Authors:
- Raffaele Perini
- Giovanni Rafael Vuolo
In this project, it is implemented a simple peer-to-peer group communication service providing the virtual synchrony guarantees.
The project is implemented in Akka, with the group members being Akka actors that send multicast messages to each other. The system allows adding new participants to the group as well as tolerates silent crashes of some existing participants at any time.
- All messages sent in view i are delivered by all operational nodes or by none if sender crashes while multicasting.
- Reliable actor (ID:0), it cannot crash, called "group manager" or "coordinator".
- Keeps track of views, sends views updates (when new node joins or when a node crashes).
- Assigns ID to other actors, based on their names.

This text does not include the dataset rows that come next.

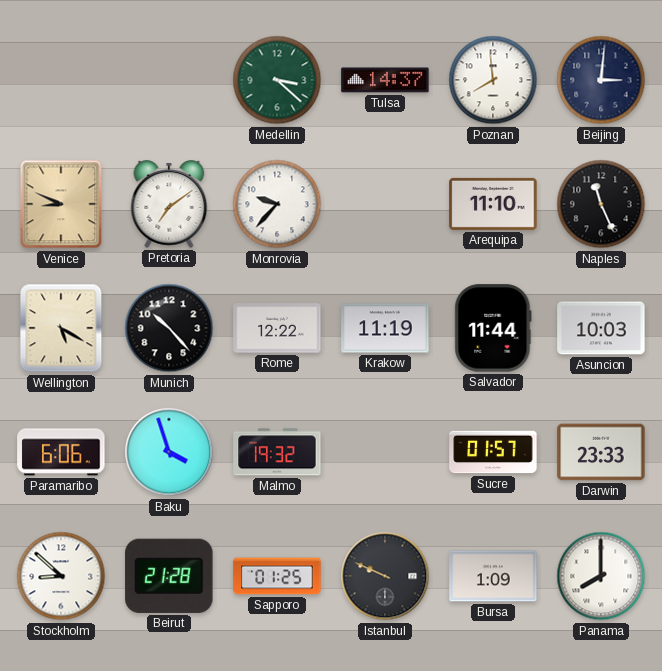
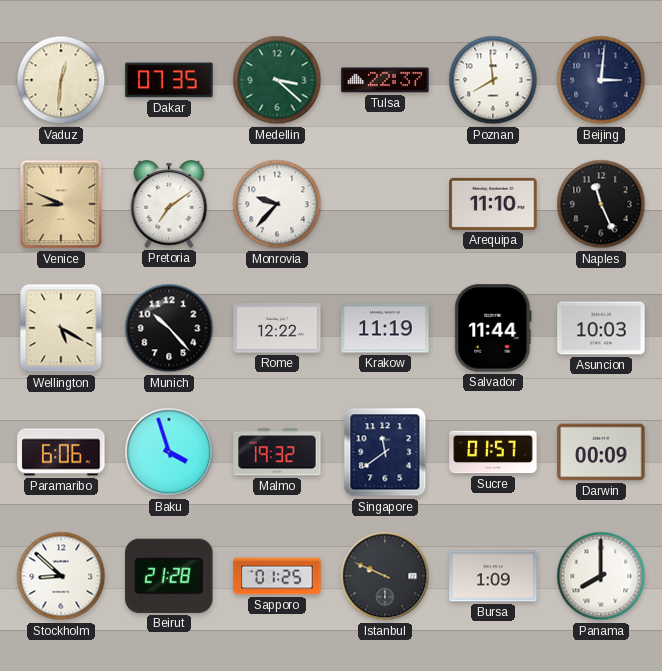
Vaduz: none -> 12:31
Dakar: none -> 07:35
Tulsa: 14:37 -> 22:37
Singapore: none -> 11:39
Darwin: 23:33 -> 00:09
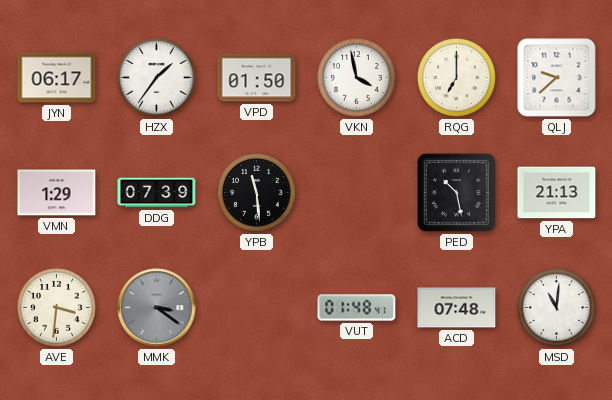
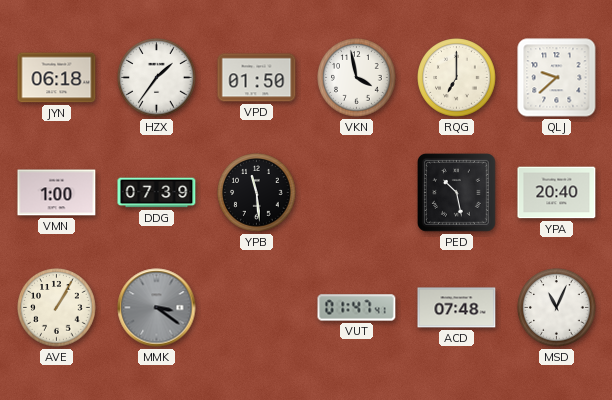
JYN: 06:17 -> 06:18
VMN: 1:29 -> 1:00
YPA: 21:13 -> 20:40
AVE: 3:31 -> 1:05
VUT: 01:48 -> 01:47
MSD: 11:01 -> 11:04
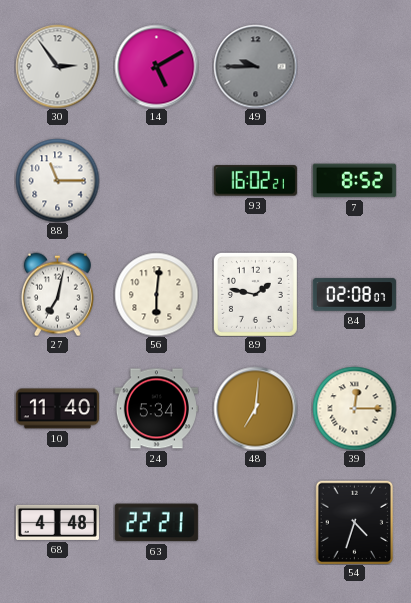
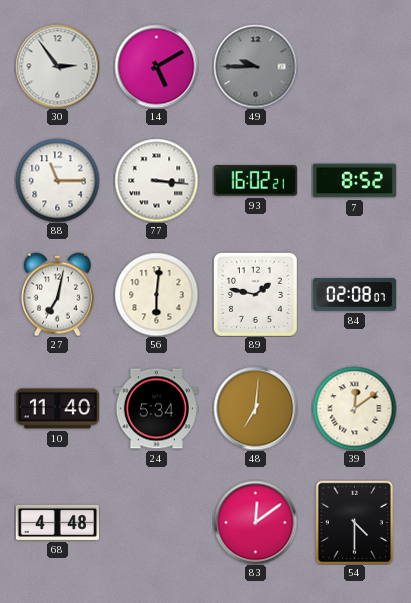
77: none -> 3:16
39: 12:15 -> 12:09
63: 22:21 -> none
83: none -> 12:09
54: 4:33 -> 4:30
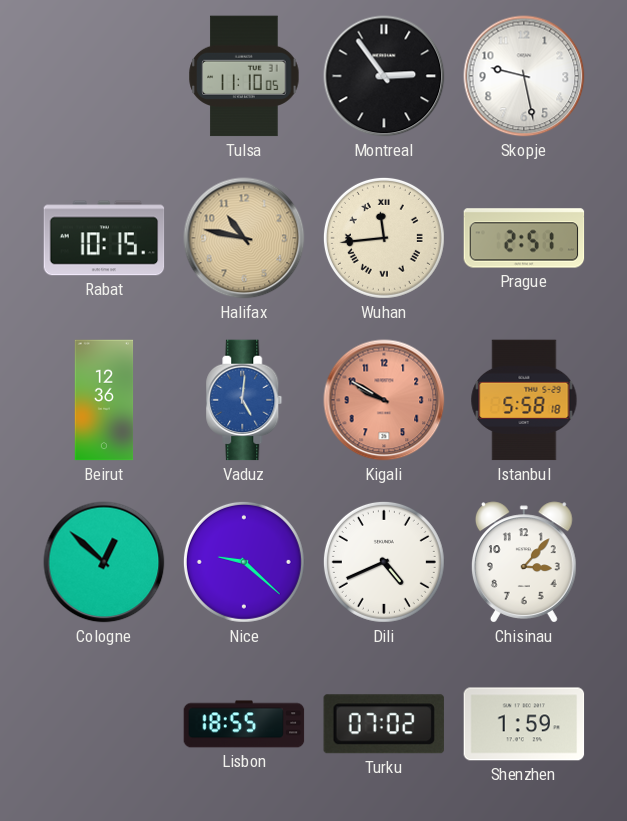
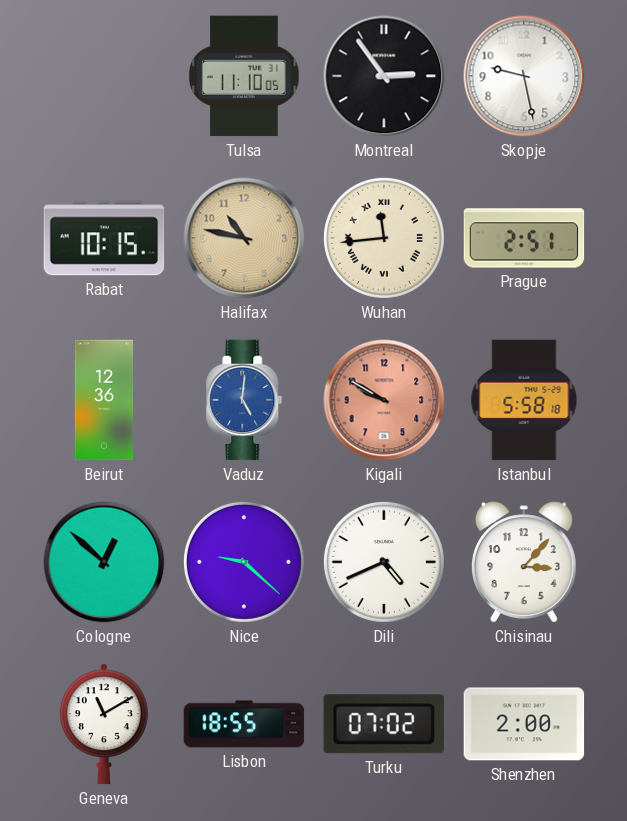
Geneva: none -> 11:10
Shenzhen: 1:59 -> 2:00
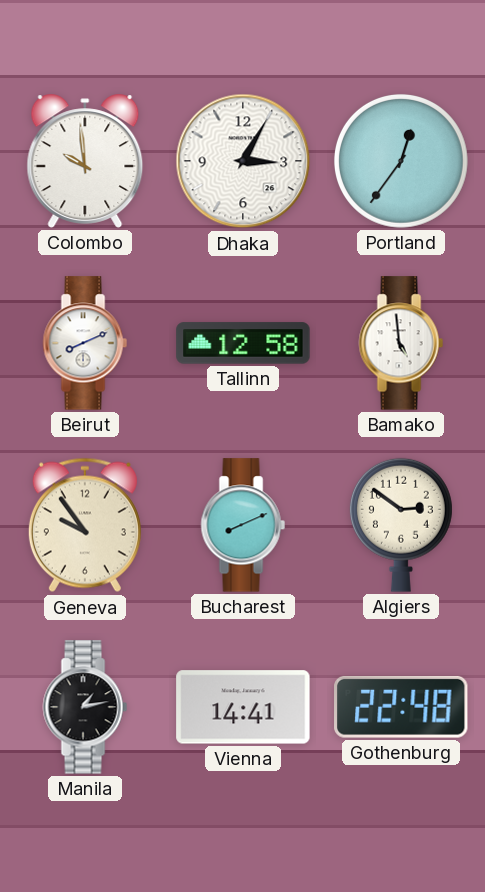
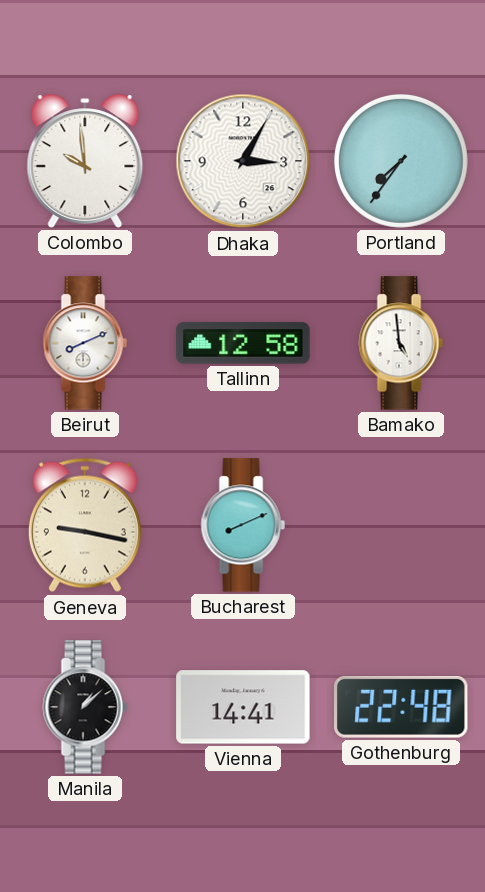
Portland: 12:36 -> 7:36
Geneva: 9:54 -> 9:17
Algiers: 2:51 -> none
Manila: 1:13 -> 1:08
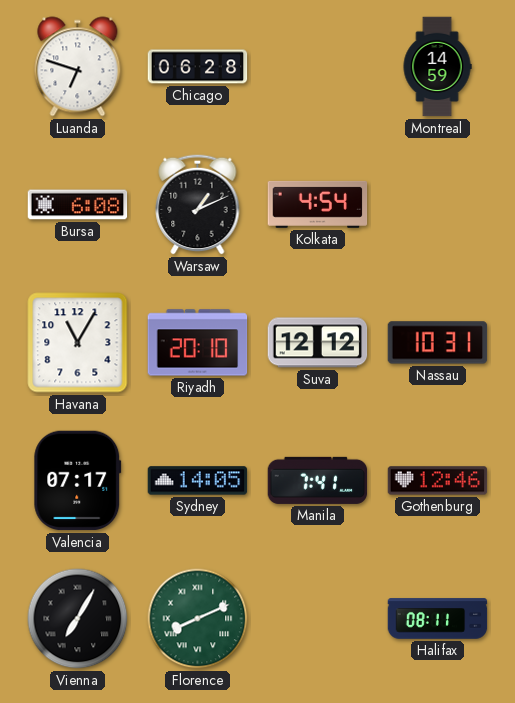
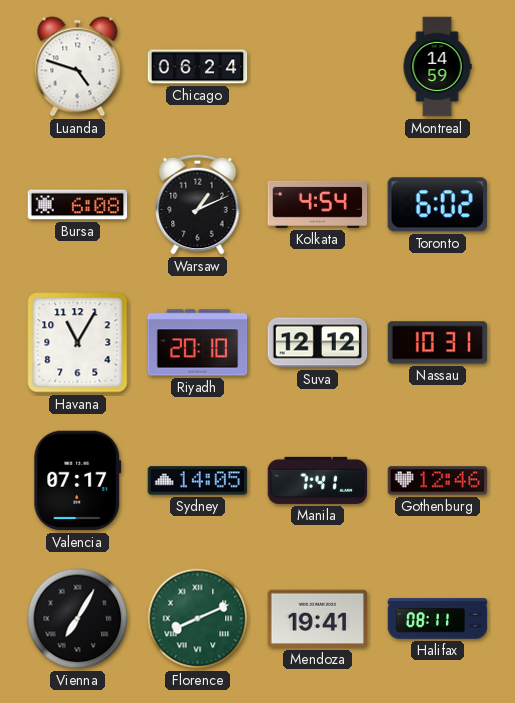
Luanda: 6:48 -> 4:48
Chicago: 06:28 -> 06:24
Toronto: none -> 6:02
Mendoza: none -> 19:41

- Joining actor sends a request to group manager (actor with ID=0)
- Receives new View with him included
- Starts sending multicast
- All actors multicast continuously, with random intervals (between 1 and 6 seconds).
- System (receiving actors) detects duplicated messages: deliver at-most-once.
- An actor can only send a new multicast message when it has successfully sent the previous one to all nodes.
- If an actor receives a message from P it means that previous messages from P are stables.
- All actors send heartbeat to coordinator every 4.5 seconds.
- Coordinator checks if it has received the heartbeats from all actors, if not, it will start a new view.
- Each operation write in log :
- <ID> install view <view seqnum> <participant list> — with comma*separated IDs
- <ID> send multicast <seqnum> within <view seqnum>
- <ID> deliver multicast <seqnum> from <ID> within <view seqnum>
Here is logic of the flush protocol implemented, notice that it is possible to receive view i+k, before i+1 is installed
inihibit_sends++; // while more than zero, no messages are sent
multicast(all_unstable_messages, view j); // in the view j < i+k
deliver(all_unstable_messages);
multicast(flush(view i+k));
if( unstableMsg.viewId < this.viewId){
\\duplicate, ignore it
}
else if( unstableMsg.viewId == this.viewId){
if(unstableMsg.isNotADuplicate()){
deliver(unstableMsg);
}
}
else if (unstableMsg.viewId > this.viewID){
messageBuffer.save(unstableMsg); // it will be delivered, when its view will be installed
}
if(received_all_flushes_for_view(i+k)) { //not from the crashed nodes
install_view(view(i+k));
inihibit_sends--; // if zero, node can return to multicast
}
Run the following in the root to start the program:
sudo gradle run
In the App class, that correspond to the Execution_3 class in the Test branch is scheduled the following behaviuor:
- Node0 is the coordinator.
- Node1 and Node2 join (view1, view2).
- Node3 joins after 10 seconds (view3).
- Node2 crashes when receives the view 3. (view4) [#crash after receiving view change]
- Node4 joins while the system is waiting for node2 (view5)
- *view3, view4, view5 installed all together.
- Node3 crashes while is multicasting. (view6) [#crash during sending multicast]
- Node4 crashes after 10 seconds. (view7) [#crash after receiving multicast]
- Node4 recovers after 25 seconds. (view8).